To put it differently, the data show rather convincingly that globalization has been good for the poor, but you should still be careful when giving policy advice to countries.
This said, Bergh and Nilsson (2014) does contain two instrumental variable approaches, using lagged globalization in neighborig countries, and the duration of McDonalds presence as instruments for globalization. Still far from a randomized experiment, these approaches confirm that the variation in globalization that is imposed on countries by McDonalds entering, or by neighbouring countries becoming more open, is also negatively related to absolute poverty.

Enough with this fixed-effect,2SLS nonsense! What does a scatter plot relating levels of globalization to absolute poverty rates look like?
Like this (from Bergh and Nilsson 2014):

For more on the effects of globalization, see the excellent survey by Potrafke (2015).
References:
Bergh, A. and T. Nilsson (2014). "Is Globalization Reducing Absolute Poverty?" World Development 62 (0): 42-61.
Bergh, A., et al. (2015). "Do the poor benefit from globalization regardless of institutional quality?" Applied Economics Letters: 1-5.

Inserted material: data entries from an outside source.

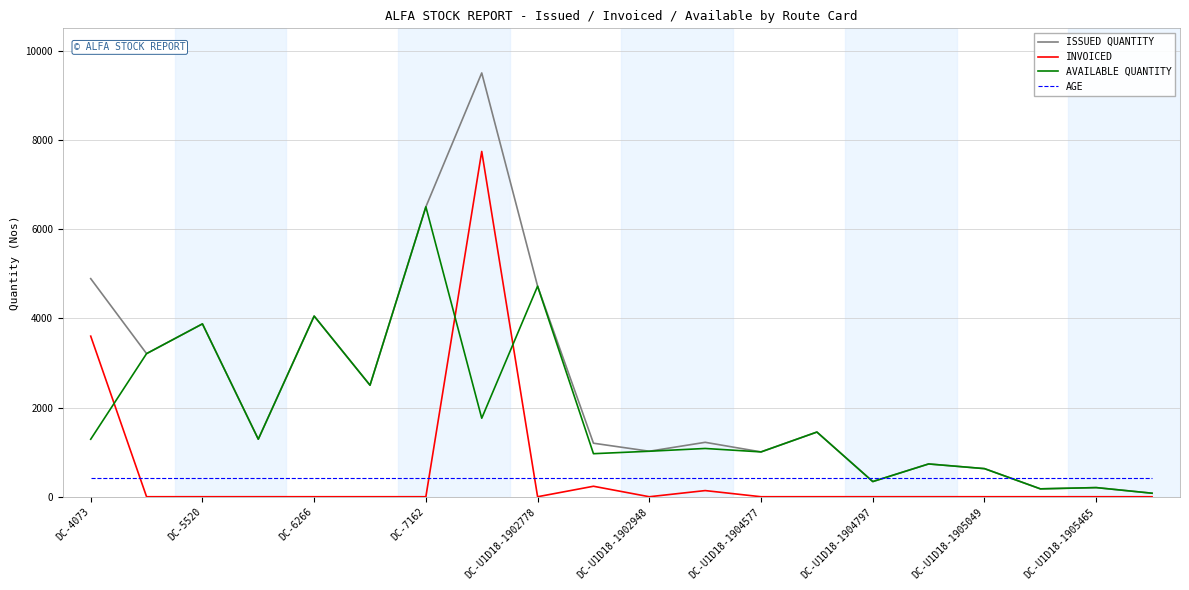

Which series has the widest spread of values?

ISSUED QUANTITY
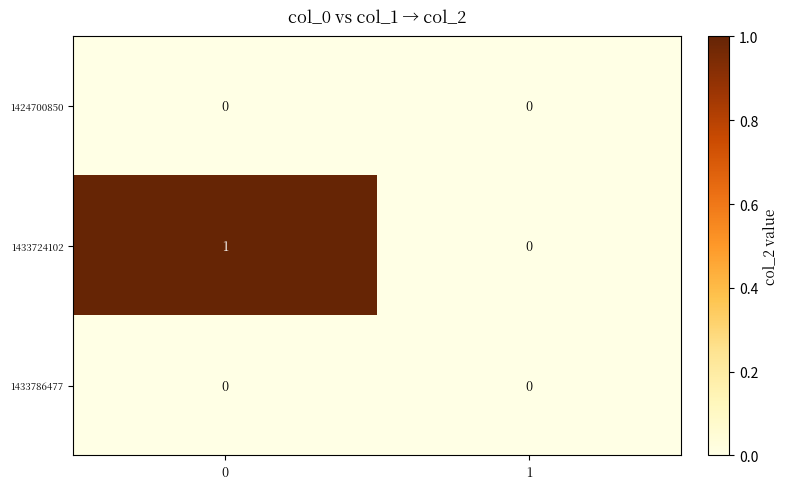

Reading left to right, extract all data points from this chart.

1424700850: 0	0
1433724102: 1	0
1433786477: 0	0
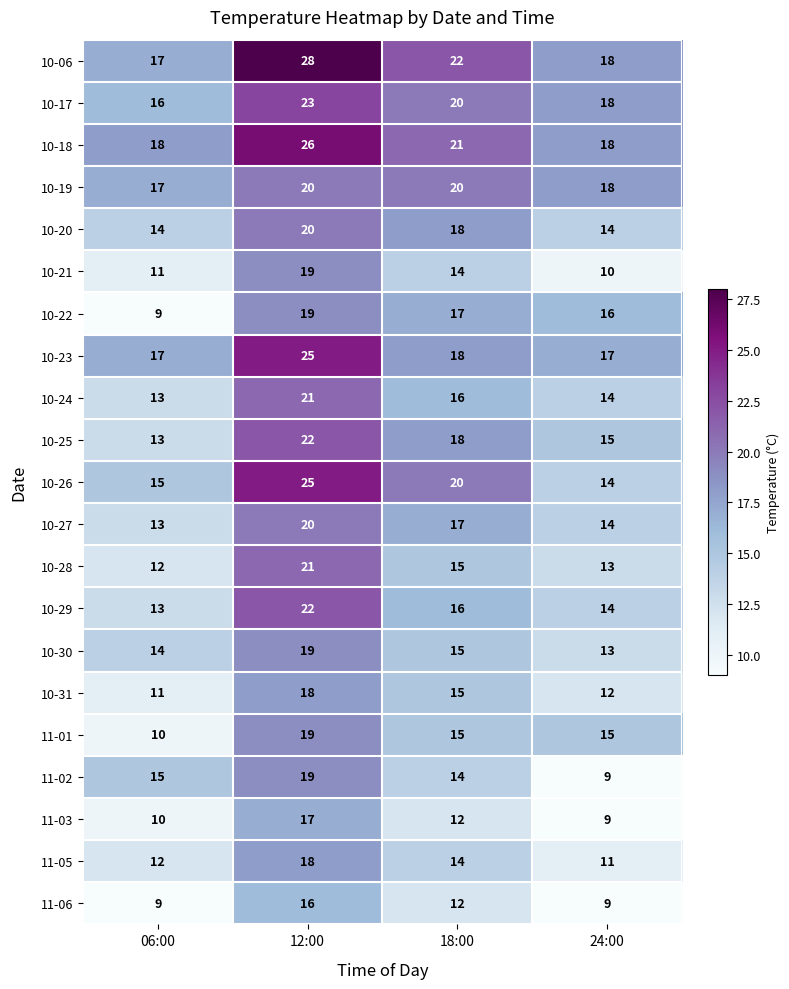

Rank the categories by 11-05 value from lowest to highest.

24:00, 06:00, 18:00, 12:00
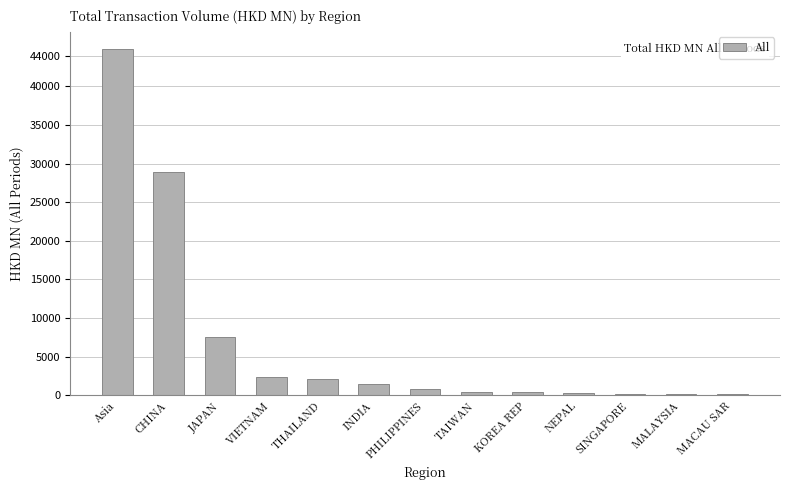

At which label is the value closest to 22467?

CHINA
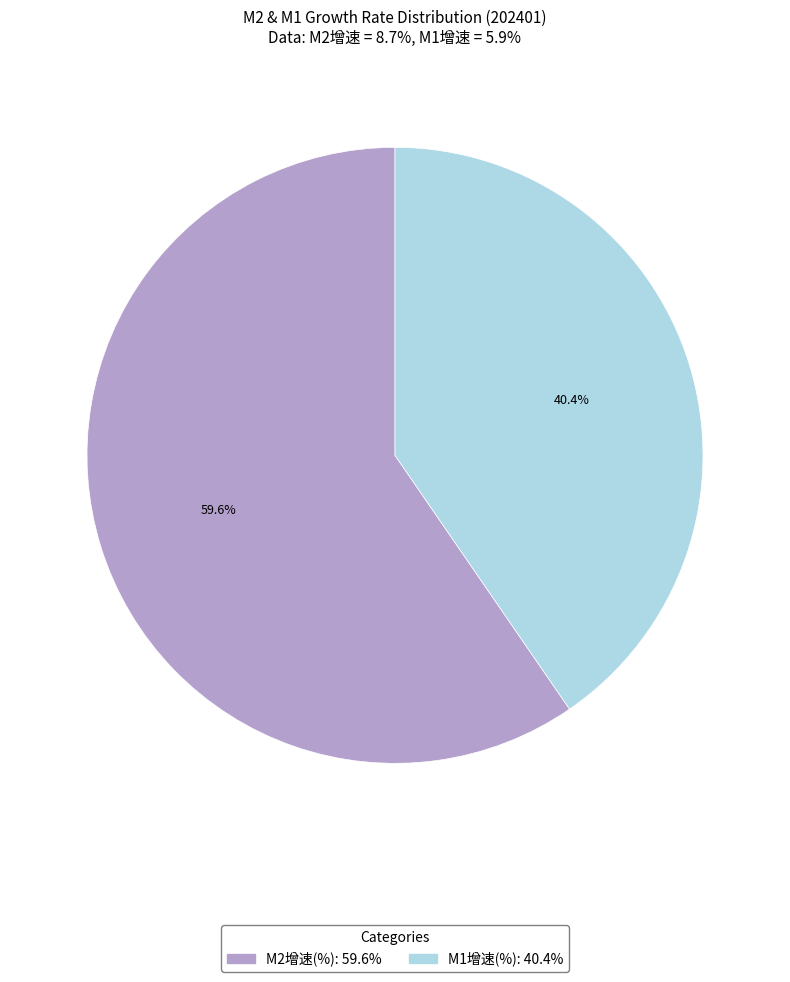

To the nearest percent, what percentage of the pie is M2增速(%)?

60%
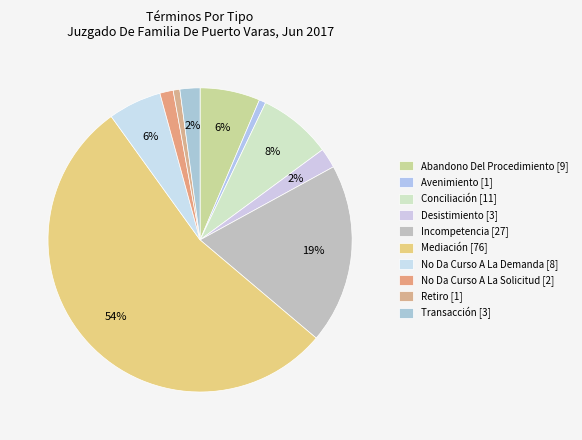

True or false: Avenimiento accounts for 1% of the total.

True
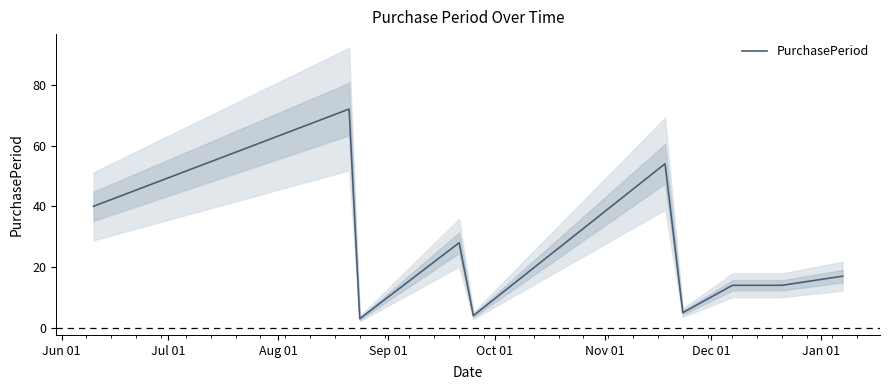

How many categories are shown in the chart?

10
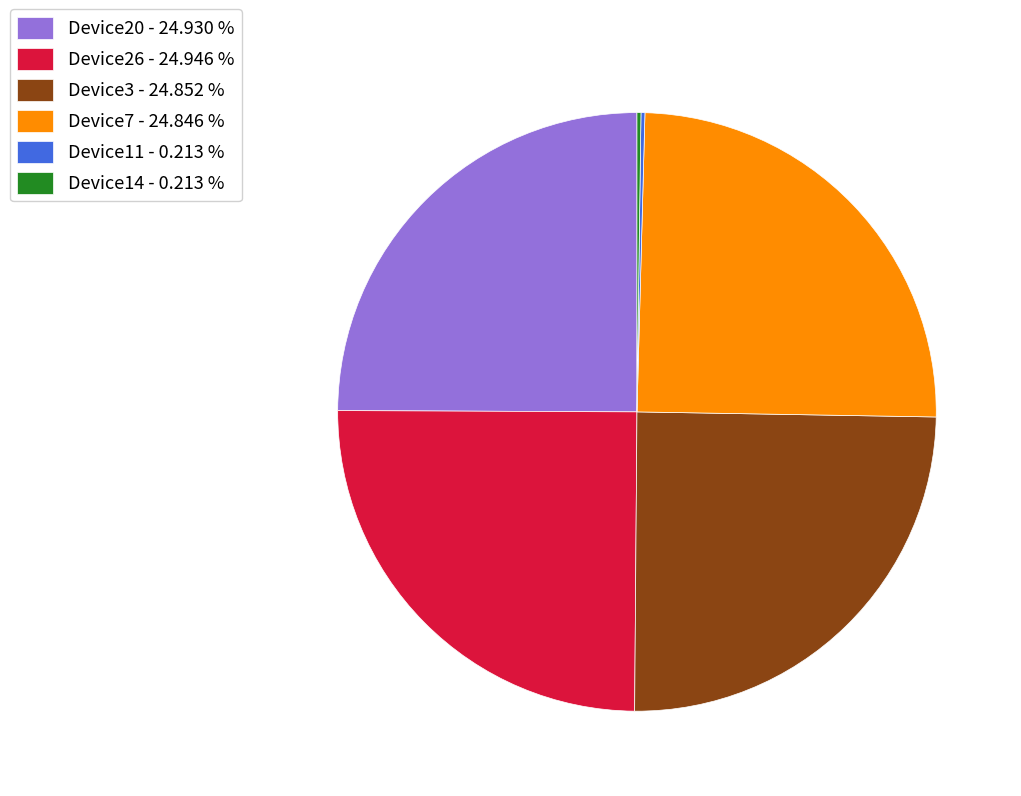

What is the ratio of the value at Device7 - 24.846 % to the value at Device3 - 24.852 %?

1.0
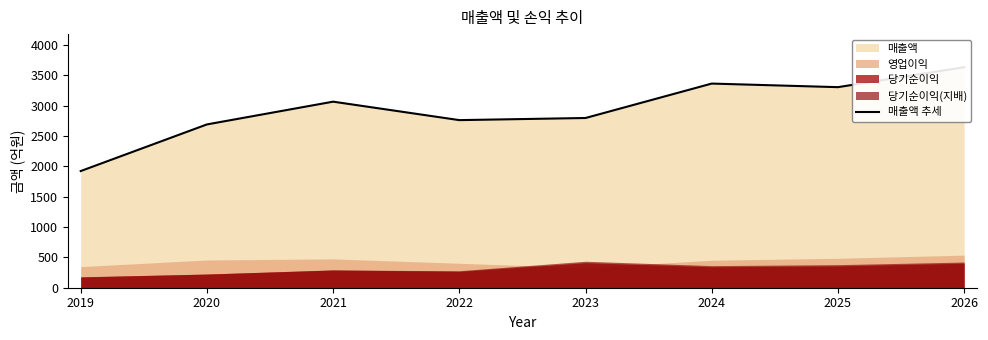

What is the sum of the values at 2022 and 2026?

6394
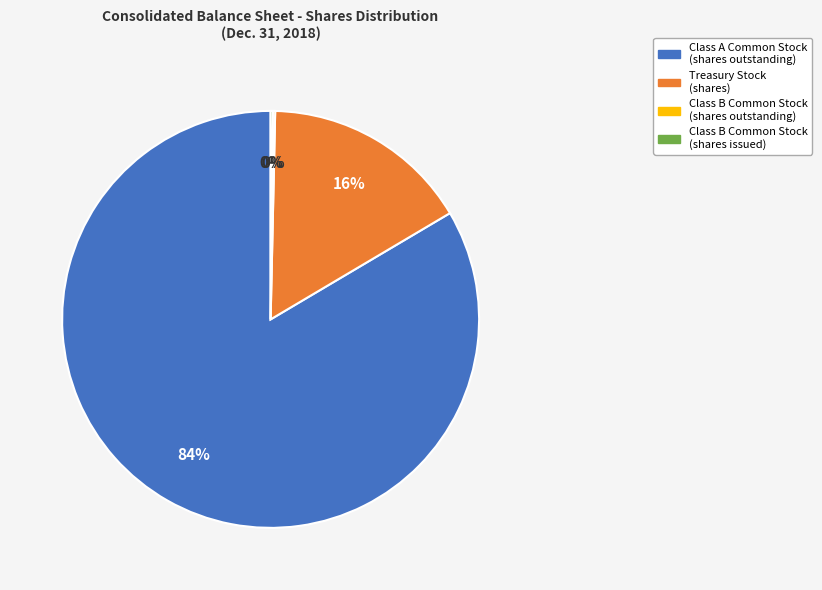

To the nearest percent, what is the average slice percentage?

25%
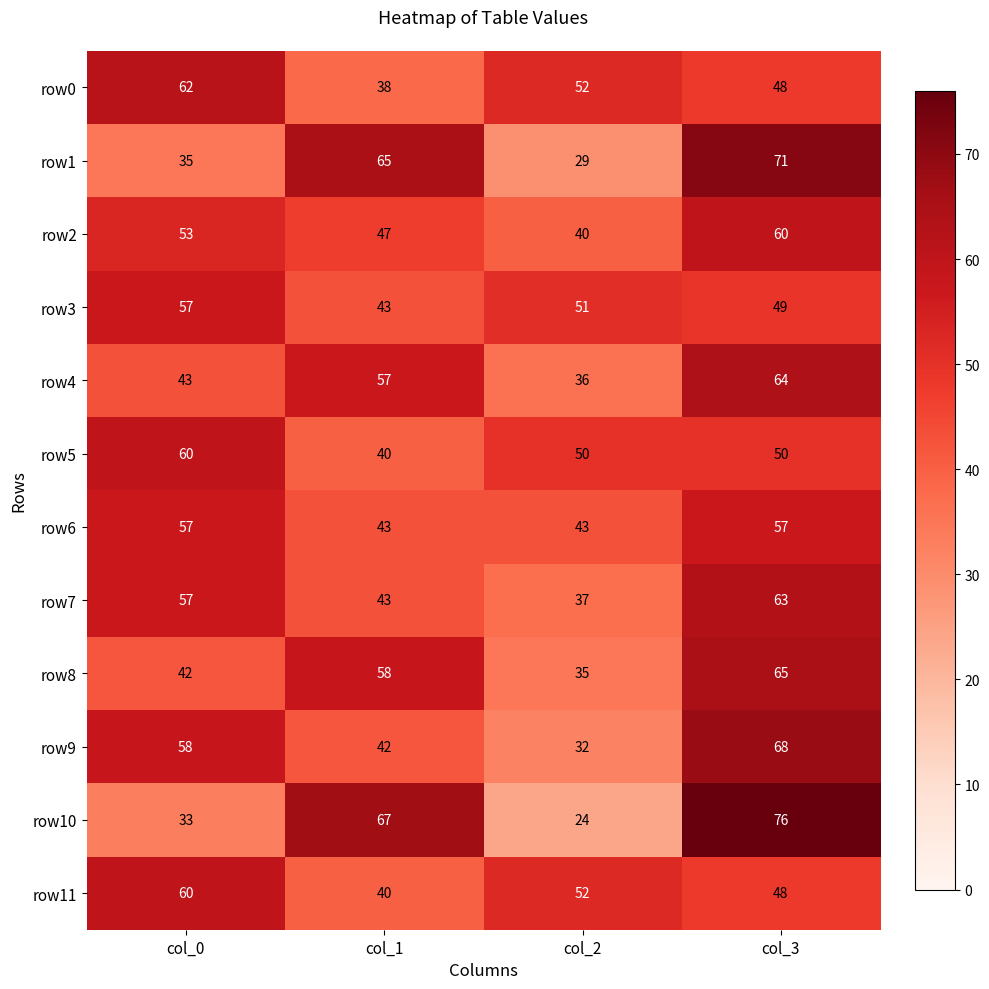

At which category is the sum across all series the highest?

col_3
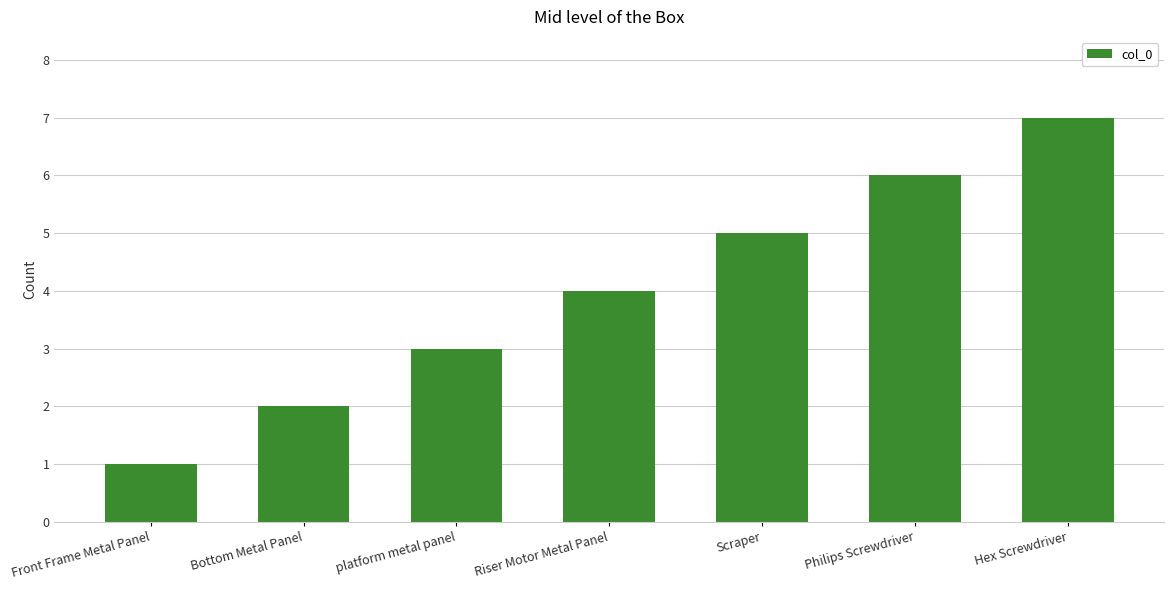

What is the label of the 4th bar from the right?

Riser Motor Metal Panel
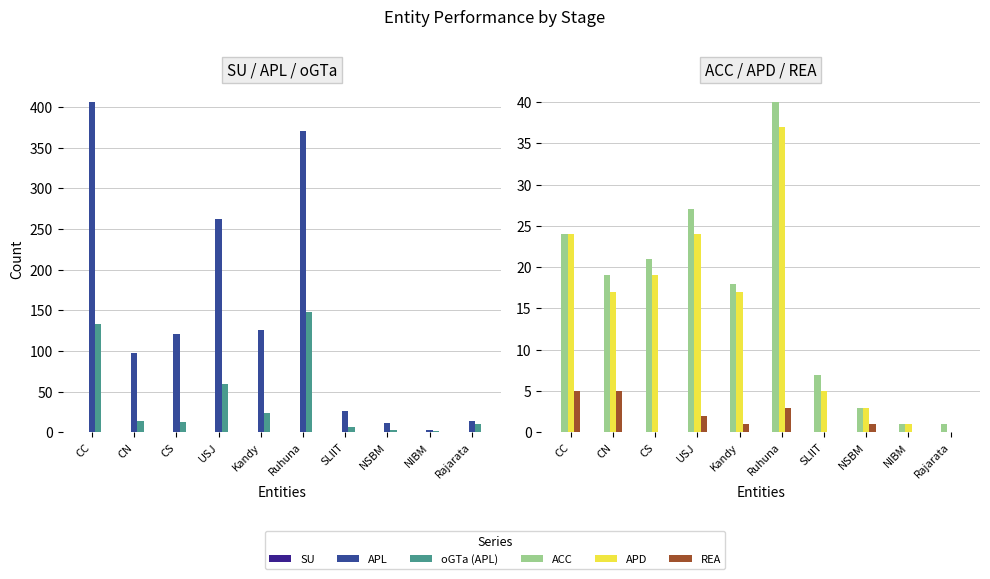

Which category has the highest value in the APD series?

Ruhuna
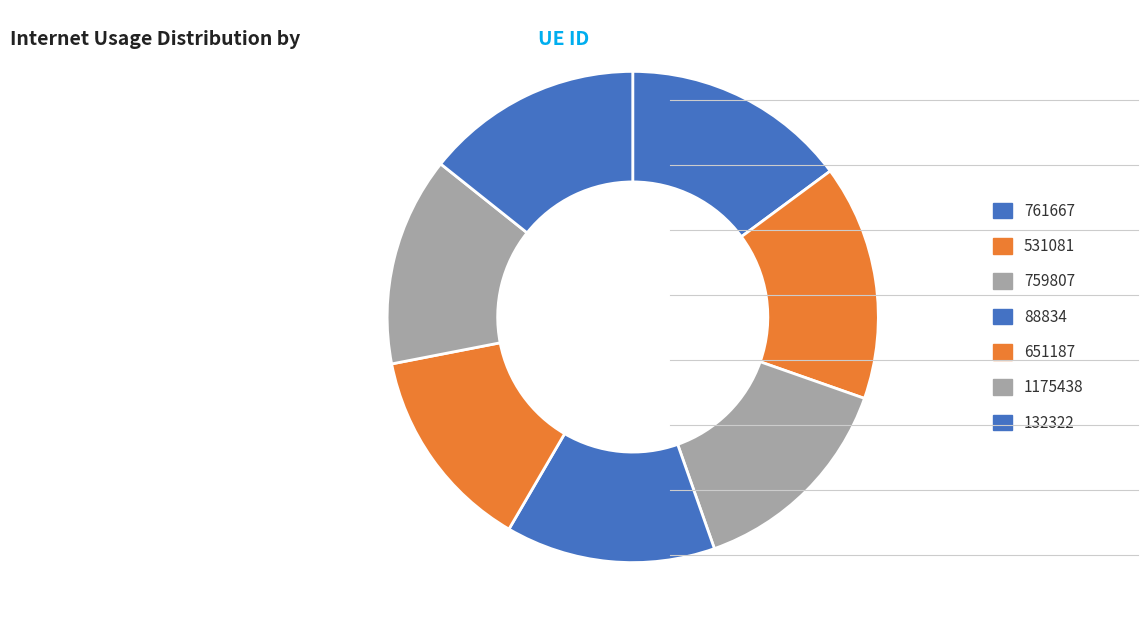

What is the ratio of the value at 761667 to the value at 88834?

1.1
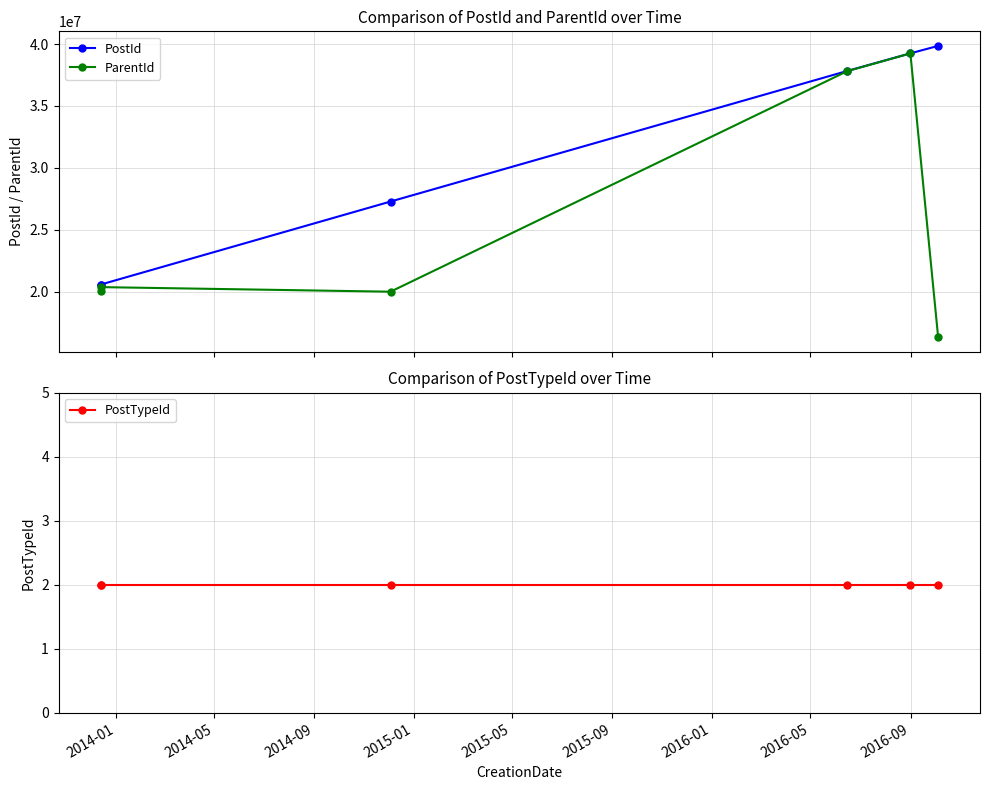

What is the maximum value for ParentId?

39242809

Dreher, A., et al. (2008). Measuring Globalisation: Gauging Its Consequences, Springer.
Dollar, D. and A. Kraay (2004). "Trade, Growth, and Poverty." The Economic Journal 114 (493): F22-F49.
Sindzingre, A. (2005). "Explaining Threshold Effects of Globalization on Poverty: An Institutional Perspective." World Institute for Development Economic Research (UNU-WIDER), Working Paper RP2005:53.
Potrafke, N. (2015). "The Evidence on Globalisation." The World Economy 38 (3): 509-552.